We also learned that we need to do more work in the beginning to understand our variables, understand the multicollinearity between our variables, and find ways to perform variable selection that reduces some of this.

Suggestions for Future Study

As discussed above, we believe that the flaw in our project resulted from our data. Because of this, we feel that there are numerous areas for future study that could help us create a useful model to solve our problem.

Originally, we had wanted to include data with the different scores by quarter in order to add more variability to the games. However, we were unable to find a data set that included this data.
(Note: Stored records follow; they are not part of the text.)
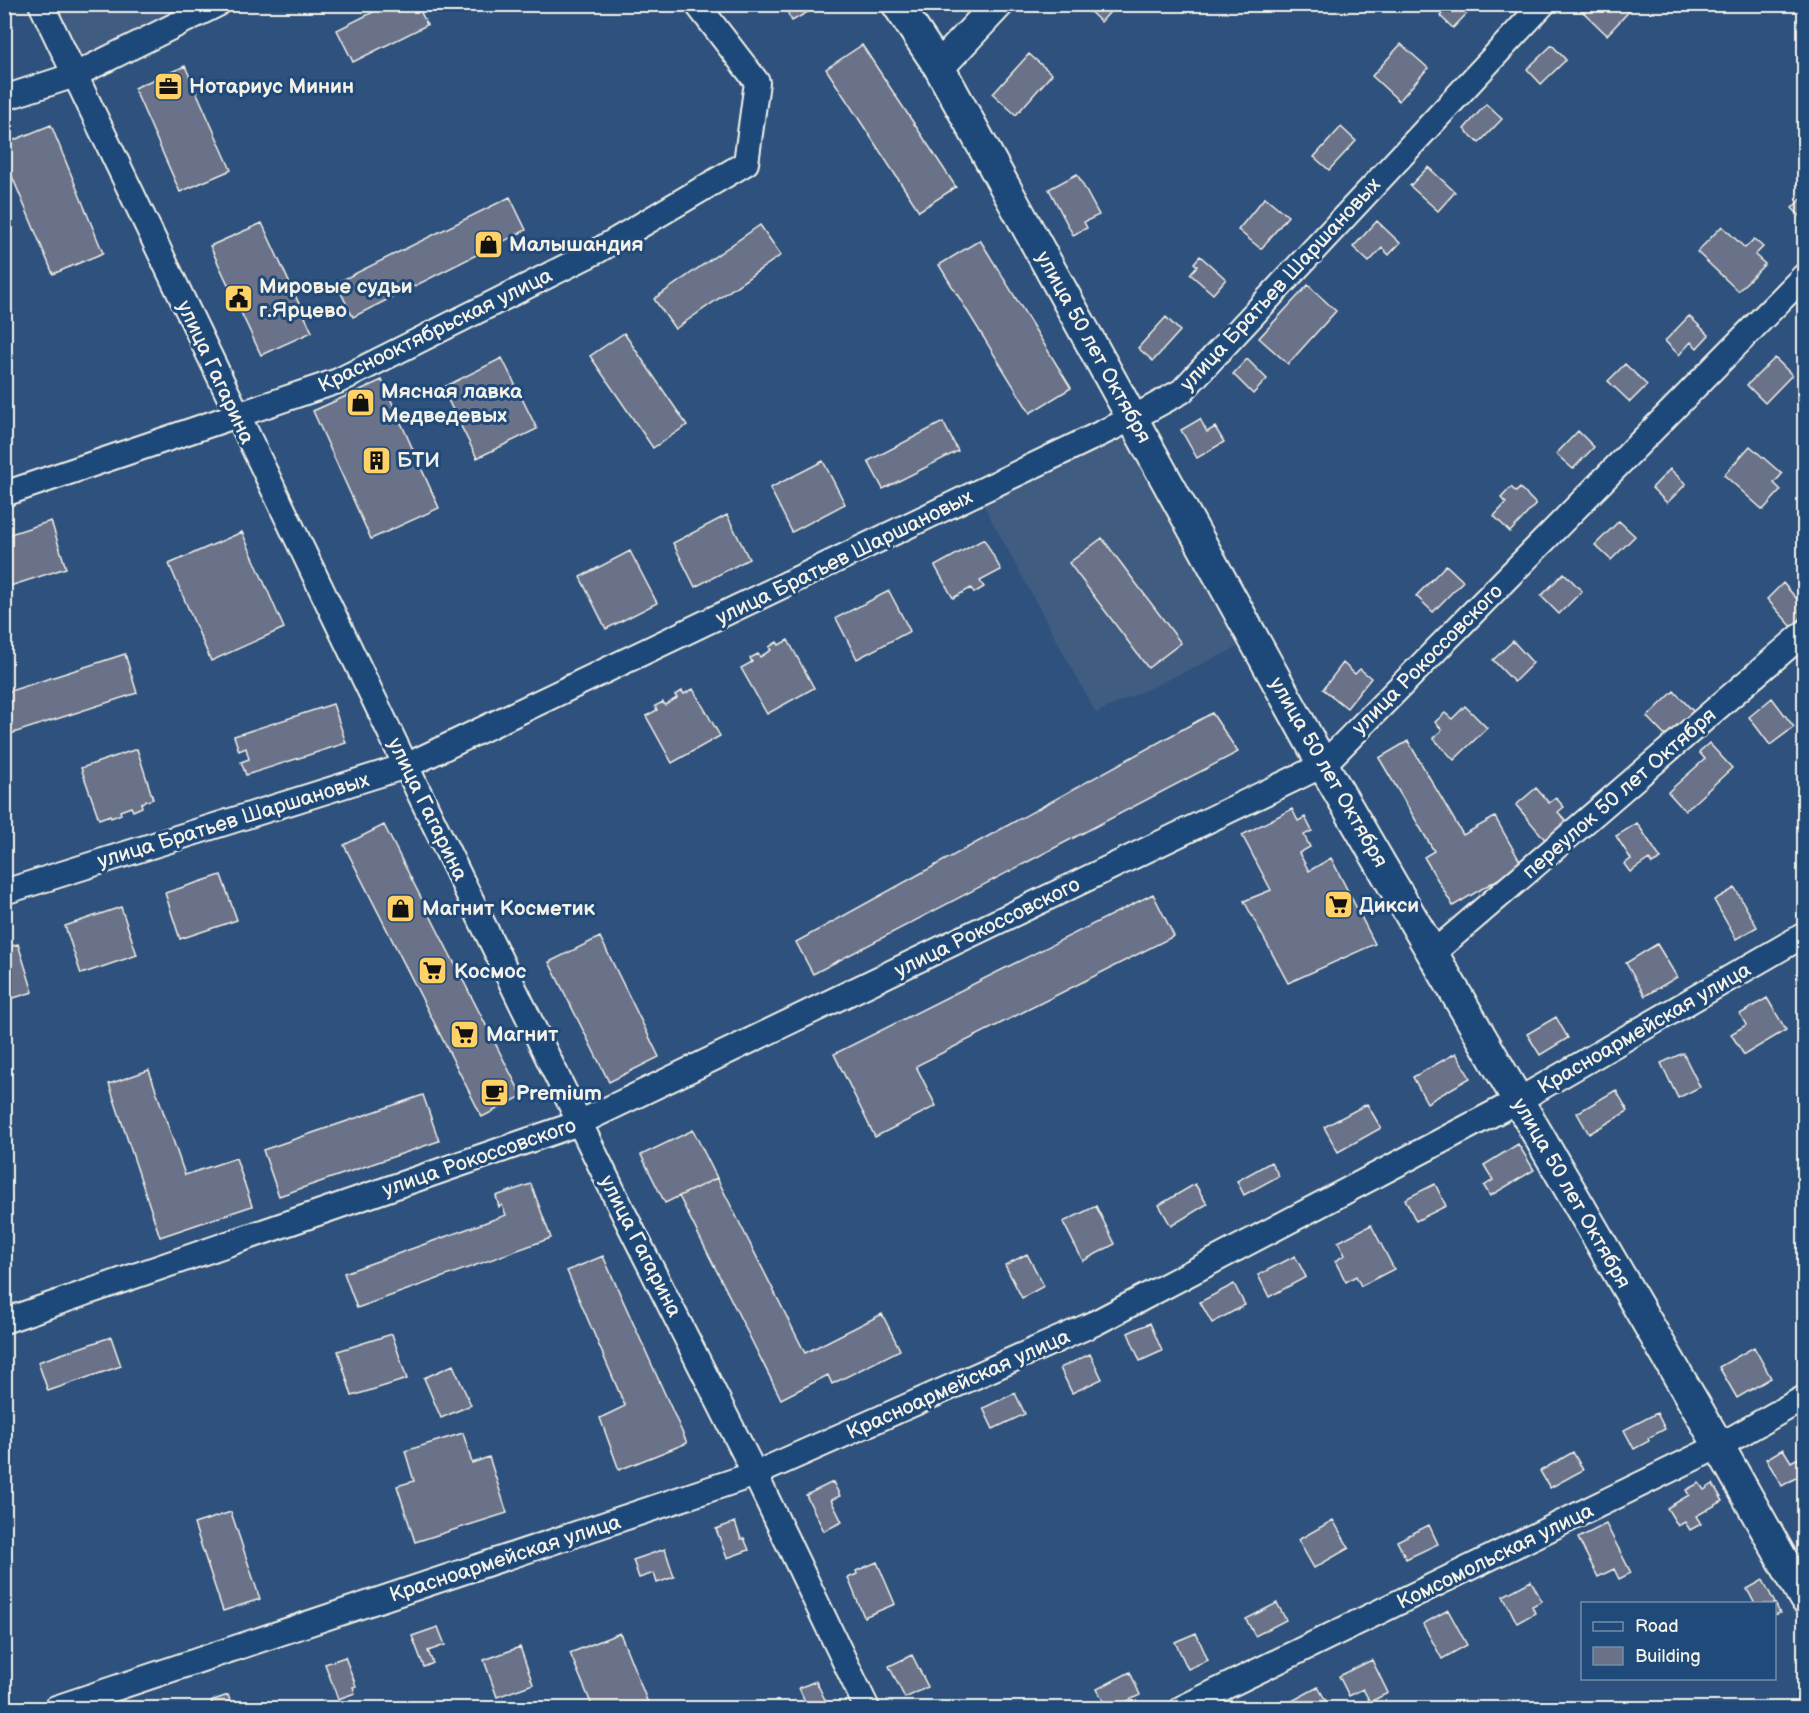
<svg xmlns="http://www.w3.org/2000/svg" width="1809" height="1713" viewBox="0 0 1809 1713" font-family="'Balsamiq Sans',sans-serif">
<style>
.built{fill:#405c81}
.building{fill:#6a728a;stroke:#f4f1e8;stroke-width:1.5}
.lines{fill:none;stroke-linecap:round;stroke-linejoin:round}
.minor-casing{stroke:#f4f1e8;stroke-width:28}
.tertiary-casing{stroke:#f4f1e8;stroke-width:34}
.minor{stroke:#1f4a7a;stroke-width:24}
.tertiary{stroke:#1f4a7a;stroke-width:30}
.labels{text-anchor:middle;stroke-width:6;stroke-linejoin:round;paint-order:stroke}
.poi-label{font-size:21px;font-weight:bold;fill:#f4f1e8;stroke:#1f4a7a;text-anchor:start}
.street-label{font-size:21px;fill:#f4f1e8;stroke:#1f4a7a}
</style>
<rect width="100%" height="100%" fill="#2e527d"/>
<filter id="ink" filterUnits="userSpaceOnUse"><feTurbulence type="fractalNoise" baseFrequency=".0167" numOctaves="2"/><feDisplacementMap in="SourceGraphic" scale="12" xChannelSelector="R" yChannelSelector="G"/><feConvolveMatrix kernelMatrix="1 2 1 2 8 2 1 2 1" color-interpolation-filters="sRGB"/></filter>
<g filter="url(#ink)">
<path class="built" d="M46,5H213L79,72Z
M1133,418L1249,642L1096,713L977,493Z"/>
<path class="building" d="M389,4H417L427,25L353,62L337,30Z
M783,4H822L792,21Z
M1082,4H1117L1101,22Z
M1451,4H1476L1453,28L1440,16Z
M1578,4H1636L1607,35L1577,6Z
M1401,44L1428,68L1399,101L1372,76Z
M862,45L956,187L919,211L826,69Z
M1552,45L1566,60L1541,84L1527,69Z
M1029,54L1052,74L1016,115L993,94Z
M185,66L231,170L180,192L134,88Z
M1486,104L1502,119L1479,143L1464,129Z
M51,125L103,253L53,274L4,157V144Z
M1341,127L1356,141L1329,170L1314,157Z
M1428,167L1455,192L1438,211L1410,186Z
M1077,174L1099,215L1084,222L1087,228L1073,235L1049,189Z
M1804,196V220L1792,208Z
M510,197L526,230L353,317L336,283Z
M1265,197L1288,216L1261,249L1238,230Z
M1377,221L1400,243L1389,255L1382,248L1369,262L1353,247Z
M262,223L312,332L261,355L210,246Z
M760,225L781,255L675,329L654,299Z
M1722,226L1745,248L1754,239L1763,247L1755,255L1765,264L1738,291L1697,252Z
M980,240L1071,388L1030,413L939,265Z
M1200,256L1226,279L1213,294L1190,274L1197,266L1194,263Z
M1308,285L1336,311L1288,364L1259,338Z
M1689,316L1709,335L1697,348L1691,342L1679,355L1665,341Z
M1166,317L1180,331L1153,361L1138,348Z
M624,333L687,425L653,448L590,356Z
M502,358L537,429L477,458L442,388Z
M1775,358L1792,375L1765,403L1747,385Z
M1247,359L1267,379L1253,394L1233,374Z
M1625,364L1647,385L1630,402L1608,381Z
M382,380L439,508L371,539L313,411Z
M1200,419L1207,432L1215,427L1224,442L1197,458L1181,430Z
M943,422L958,451L883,489L868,461Z
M1578,431L1594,447L1573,469L1556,454Z
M1750,446L1782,474L1774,483L1781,490L1763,510L1724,475Z
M823,461L845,504L792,532L770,488Z
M1670,469L1686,484L1667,503L1652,488Z
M1511,487L1516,492L1520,488L1536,504L1510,532L1494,516L1506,503L1501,498Z
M727,515L749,559L695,587L673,543Z
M51,521L66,568L4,588V536Z
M1619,521L1635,536L1611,560L1595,545Z
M242,532L284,628L211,661L169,564Z
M1102,538L1181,643L1148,668L1069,563Z
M984,539L1001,570L980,581L984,587L974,593L971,588L953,598L935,566Z
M630,551L657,603L606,629L580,577Z
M1446,565L1463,581L1433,612L1416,596Z
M1564,573L1582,591L1559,614L1541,596Z
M1783,583L1804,607V615L1792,627L1767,599Z
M889,591L910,631L857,659L836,618Z
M788,640L814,688L767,714L741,668L752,662L750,658L758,654L760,657L771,650L769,647L777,642L779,645Z
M1513,641L1533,663L1514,682L1493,660Z
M125,654L137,693L4,736V693Z
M1343,663L1355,674L1360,669L1371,678L1347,708L1323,689Z
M693,689L720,736L672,763L646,716L657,710L655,706L663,702L665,705L677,698L675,695L682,691L684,694Z
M1674,691L1694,712L1667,738L1647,717Z
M1772,698L1794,727L1770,745L1749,717Z
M333,704L346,743L246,775L241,762L249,759L246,748L239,751L234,736Z
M1465,706L1487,728L1454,760L1433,738L1442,730L1435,722L1445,713L1452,719Z
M1212,713L1238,752L813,974L796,942Z
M1408,741L1463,835L1495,817L1522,865L1453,906L1424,857L1434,851L1379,758Z
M1709,743L1732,768L1685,811L1668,792L1705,759L1699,752Z
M137,749L153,799L141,803L142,807L133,811L131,807L120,811L121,814L111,818L110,815L99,819L81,768Z
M1536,788L1549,803L1556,798L1564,807L1558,812L1568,823L1547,842L1516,805Z
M1292,809L1298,821L1305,817L1312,831L1304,835L1310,847L1299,853L1309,871L1331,858L1375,944L1288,983L1244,901L1271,890L1242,835Z
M1637,823L1661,859L1652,864L1649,859L1630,872L1624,864L1631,859L1616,836Z
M384,825L522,1096L482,1117L344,845Z
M221,875L237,920L180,939L165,893Z
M1735,888L1757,927L1736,939L1714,900Z
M1153,894L1174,936L916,1066L936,1106L875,1137L834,1054Z
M121,907L137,955L81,974L65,926Z
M600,937L659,1057L609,1082L549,962Z
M18,944L33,992L4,1001V949Z
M1657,944L1677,977L1645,996L1626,963Z
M1767,998L1786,1030L1744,1055L1731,1034L1746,1025L1740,1014Z
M1556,1017L1568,1038L1540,1055L1527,1034Z
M1456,1053L1470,1078L1427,1103L1413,1077Z
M1683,1053L1700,1087L1678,1098L1661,1063Z
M149,1070L185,1175L236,1158L252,1206L160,1237L109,1084Z
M1616,1090L1628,1111L1589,1134L1577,1113Z
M423,1095L439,1141L279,1196L263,1150Z
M1367,1104L1381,1128L1338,1152L1324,1127Z
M693,1130L717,1178L665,1203L641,1155Z
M1518,1144L1534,1170L1490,1196L1484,1186L1493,1180L1484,1165Z
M1271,1162L1279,1176L1244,1195L1237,1181Z
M717,1178L805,1353L882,1314L900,1350L832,1384L828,1375L781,1399L679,1196Z
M531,1184L551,1238L357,1308L344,1273L506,1215L502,1205L499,1207L496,1196Z
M1195,1184L1207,1204L1171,1226L1159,1205Z
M1435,1184L1446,1206L1416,1221L1405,1199Z
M1096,1206L1115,1244L1083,1261L1063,1222Z
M1371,1225L1394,1269L1361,1286L1356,1276L1346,1282L1335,1261L1345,1255L1338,1242Z
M1027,1254L1044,1286L1022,1298L1005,1265Z
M603,1256L687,1443L619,1470L600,1418L625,1406L567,1271Z
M1295,1256L1306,1277L1269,1297L1258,1275Z
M1234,1284L1245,1305L1212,1323L1200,1302Z
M1150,1323L1162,1351L1140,1361L1128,1333Z
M392,1334L407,1379L352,1396L338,1351Z
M111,1337L121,1366L48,1391L38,1362Z
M1754,1347L1771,1378L1737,1398L1719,1367Z
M1090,1354L1102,1379L1072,1393L1060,1368Z
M453,1365L471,1405L441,1418L424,1378Z
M1015,1393L1025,1414L993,1429L983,1408Z
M1657,1413L1665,1429L1648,1438L1649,1441L1634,1449L1624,1430Z
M463,1433L472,1463L489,1457L507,1513L415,1542L397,1486L414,1481L405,1451Z
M1783,1449L1791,1462L1798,1458L1804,1469V1473L1782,1486L1766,1459Z
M1573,1452L1583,1470L1550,1488L1540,1471Z
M833,1482L840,1496L831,1500L842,1522L824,1531L806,1495Z
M1699,1483L1704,1490L1713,1484L1723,1501L1696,1516L1701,1524L1690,1530L1685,1522L1678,1526L1667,1508L1689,1495L1686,1490Z
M231,1512L260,1599L223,1611L194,1524Z
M1333,1520L1349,1548L1314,1568L1298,1540Z
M735,1522L741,1539L744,1538L749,1550L727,1558L716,1529Z
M1606,1524L1631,1573L1619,1579L1614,1569L1598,1577L1578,1538Z
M1429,1525L1438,1544L1406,1559L1397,1541Z
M665,1549L674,1577L657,1583L654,1573L639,1578L633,1560Z
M877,1562L895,1604L864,1617L848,1578L857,1574L856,1571Z
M1763,1580L1780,1613L1774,1615V1604H1755L1747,1589Z
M1531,1581L1542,1601L1532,1606L1535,1613L1517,1623L1503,1596Z
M1277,1603L1286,1620L1255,1636L1246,1619Z
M1448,1610L1467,1645L1442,1659L1423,1624Z
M438,1627L445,1645L428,1651L433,1663L424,1667L412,1636Z
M620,1633L650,1708H593L570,1653Z
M1196,1633L1208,1660L1188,1669L1175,1642Z
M520,1647L533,1684L497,1697L484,1660Z
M912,1655L928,1687L905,1698L889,1666Z
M345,1657L356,1686L353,1687L355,1693L338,1699L325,1664Z
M1372,1660L1388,1693L1370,1702L1363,1689L1349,1696L1339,1676Z
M1130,1672L1140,1695L1113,1708H1107L1097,1689Z
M816,1681L827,1704L817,1708H808L799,1688Z
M1318,1687L1330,1708H1294L1290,1702Z
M228,1695L233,1708H214L211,1701Z"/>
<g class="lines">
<defs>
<path id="minor" d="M41,4L406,766L624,1214L755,1474L867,1708
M4,98L75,75L218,4
M4,494L338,381L599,250L746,163L757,82L697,4
M4,892L406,766L1133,418L1182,391L1543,4
M1433,953L1804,633
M4,1321L579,1123L1323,765L1804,276
M56,1708L755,1474L1095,1323L1519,1100L1804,935
M1182,1708L1719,1446L1804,1398"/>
<path id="tertiary" d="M897,4L939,67L1323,765L1719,1446L1804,1598
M939,67L998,4"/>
</defs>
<use href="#minor" class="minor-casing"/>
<use href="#tertiary" class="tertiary-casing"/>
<use href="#minor" class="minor"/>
<use href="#tertiary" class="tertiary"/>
</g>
</g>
<defs>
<symbol id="office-square" viewBox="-11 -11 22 22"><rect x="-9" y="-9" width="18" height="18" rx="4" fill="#ffd166" stroke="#1f4a7a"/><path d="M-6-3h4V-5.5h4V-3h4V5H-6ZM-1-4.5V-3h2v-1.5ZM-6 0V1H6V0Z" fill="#111"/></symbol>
<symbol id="shop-square" viewBox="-11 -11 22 22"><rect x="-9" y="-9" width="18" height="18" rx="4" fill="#ffd166" stroke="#1f4a7a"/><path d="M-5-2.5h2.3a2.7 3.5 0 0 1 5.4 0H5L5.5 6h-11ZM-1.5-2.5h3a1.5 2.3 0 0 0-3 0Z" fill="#111"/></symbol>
<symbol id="civic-square" viewBox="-11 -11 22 22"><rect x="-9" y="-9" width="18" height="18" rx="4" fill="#ffd166" stroke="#1f4a7a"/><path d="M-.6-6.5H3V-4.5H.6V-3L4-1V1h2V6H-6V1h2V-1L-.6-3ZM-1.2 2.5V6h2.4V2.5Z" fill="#111"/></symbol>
<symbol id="building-square" viewBox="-11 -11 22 22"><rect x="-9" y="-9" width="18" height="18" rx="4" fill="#ffd166" stroke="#1f4a7a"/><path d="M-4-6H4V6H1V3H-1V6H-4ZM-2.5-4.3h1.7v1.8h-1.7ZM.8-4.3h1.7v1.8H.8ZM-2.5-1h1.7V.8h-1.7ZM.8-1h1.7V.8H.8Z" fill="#111"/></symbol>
<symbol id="supermarket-square" viewBox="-11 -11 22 22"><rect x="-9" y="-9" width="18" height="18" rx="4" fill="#ffd166" stroke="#1f4a7a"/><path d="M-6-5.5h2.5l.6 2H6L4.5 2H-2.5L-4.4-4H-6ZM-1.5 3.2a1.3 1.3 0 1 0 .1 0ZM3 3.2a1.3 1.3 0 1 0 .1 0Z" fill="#111"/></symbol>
<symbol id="cafe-square" viewBox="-11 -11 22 22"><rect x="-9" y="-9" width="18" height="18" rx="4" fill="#ffd166" stroke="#1f4a7a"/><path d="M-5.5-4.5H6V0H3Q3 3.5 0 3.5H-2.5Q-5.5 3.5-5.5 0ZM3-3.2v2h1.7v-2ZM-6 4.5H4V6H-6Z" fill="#111"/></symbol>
</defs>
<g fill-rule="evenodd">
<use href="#office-square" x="152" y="70" width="33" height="33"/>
<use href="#shop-square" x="472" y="228" width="33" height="33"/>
<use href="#civic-square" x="222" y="282" width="33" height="33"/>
<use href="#shop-square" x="344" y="386" width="33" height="33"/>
<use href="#building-square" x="360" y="444" width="33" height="33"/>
<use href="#supermarket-square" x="1322" y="888" width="33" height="33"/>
<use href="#shop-square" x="384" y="892" width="33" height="33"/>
<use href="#supermarket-square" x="416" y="954" width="33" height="33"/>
<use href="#supermarket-square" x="448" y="1018" width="33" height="33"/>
<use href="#cafe-square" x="478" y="1076" width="33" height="33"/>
</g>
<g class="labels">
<g class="poi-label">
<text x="189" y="93">Нотариус Минин</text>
<text x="509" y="251">Малышандия</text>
<text x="259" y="293">Мировые судьи<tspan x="259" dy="24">г.Ярцево</tspan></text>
<text x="381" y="398">Мясная лавка<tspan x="381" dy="24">Медведевых</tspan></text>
<text x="397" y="467">БТИ</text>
<text x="1359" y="912">Дикси</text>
<text x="422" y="915">Магнит Косметик</text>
<text x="454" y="978">Космос</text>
<text x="486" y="1041">Магнит</text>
<text x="516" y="1100">Premium</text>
</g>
<g class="street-label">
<text transform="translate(1280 284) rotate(-47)" y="7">улица Братьев Шаршановых</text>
<text transform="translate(435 330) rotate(-26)" y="7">Краснооктябрьская улица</text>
<text transform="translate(1094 347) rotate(61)" y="7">улица 50 лет Октября</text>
<text transform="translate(216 372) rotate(65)" y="7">улица Гагарина</text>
<text transform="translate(844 557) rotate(-26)" y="7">улица Братьев Шаршановых</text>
<text transform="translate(1427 659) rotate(-45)" y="7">улица Рокоссовского</text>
<text transform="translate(1329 772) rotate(60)" y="7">улица 50 лет Октября</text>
<text transform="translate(1619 793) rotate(-41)" y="7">переулок 50 лет Октября</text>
<text transform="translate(428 809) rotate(64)" y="7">улица Гагарина</text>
<text transform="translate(233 820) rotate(-17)" y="7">улица Братьев Шаршановых</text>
<text transform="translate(987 927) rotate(-26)" y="7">улица Рокоссовского</text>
<text transform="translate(1644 1028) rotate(-30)" y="7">Красноармейская улица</text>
<text transform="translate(479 1157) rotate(-19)" y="7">улица Рокоссовского</text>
<text transform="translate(1572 1193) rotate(60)" y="7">улица 50 лет Октября</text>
<text transform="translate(641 1246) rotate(63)" y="7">улица Гагарина</text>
<text transform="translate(958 1384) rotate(-24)" y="7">Красноармейская улица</text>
<text transform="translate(1495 1556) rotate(-26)" y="7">Комсомольская улица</text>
<text transform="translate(505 1558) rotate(-18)" y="7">Красноармейская улица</text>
</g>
</g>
<rect width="1809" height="1713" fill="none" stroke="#1f4a7a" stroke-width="24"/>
<rect x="12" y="12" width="1785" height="1689" fill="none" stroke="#f4f1e8" stroke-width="2" filter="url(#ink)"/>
<rect x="1581" y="1602" width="195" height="78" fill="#1f4a7a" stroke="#748da6" stroke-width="1.5"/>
<rect x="1593" y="1622" width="30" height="9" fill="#1f4a7a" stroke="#748da6" stroke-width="1.5"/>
<text x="1635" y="1632" font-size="18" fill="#f4f1e8">Road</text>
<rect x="1593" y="1647" width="30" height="18" fill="#6a728a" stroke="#748da6" stroke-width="1.5"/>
<text x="1635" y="1662" font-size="18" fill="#f4f1e8">Building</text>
</svg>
Because of this, we decided to exclude this from our dataset because we knew collecting this data would be extremely time consuming. In the future, it may be beneficial to spend the time to collect this data.

Another form of data we felt might be interesting would be to look at more dynamic variables, such as how teams performed against one another historically, or what is considered as a rivalry game or not. Although it may seem that this data may not have an impact on the outcome of a game, many teams tend to “choke” or perform worse when they are playing against a rival or a team that they have lost to numerous times in the past.

Furthermore, the only dimensionality reduction process that we attempted was PCA. In the future, it may be beneficial to run other similar processes, maybe variable selection processes such as Lasso or Elastic Net in order to possibly limit the collinearity.

And finally, though we attempted to obtain data from as far back in time as we could, we were unable to do so as different public data sources started their data collection from a variety of different years. Due to this, we had several holes in different aspects of our data for the very early years and decided to omit them from our dataset due to time constraints. In the future, for more data on game history, it would be helpful to take the time to fill in the gaps in the earlier years.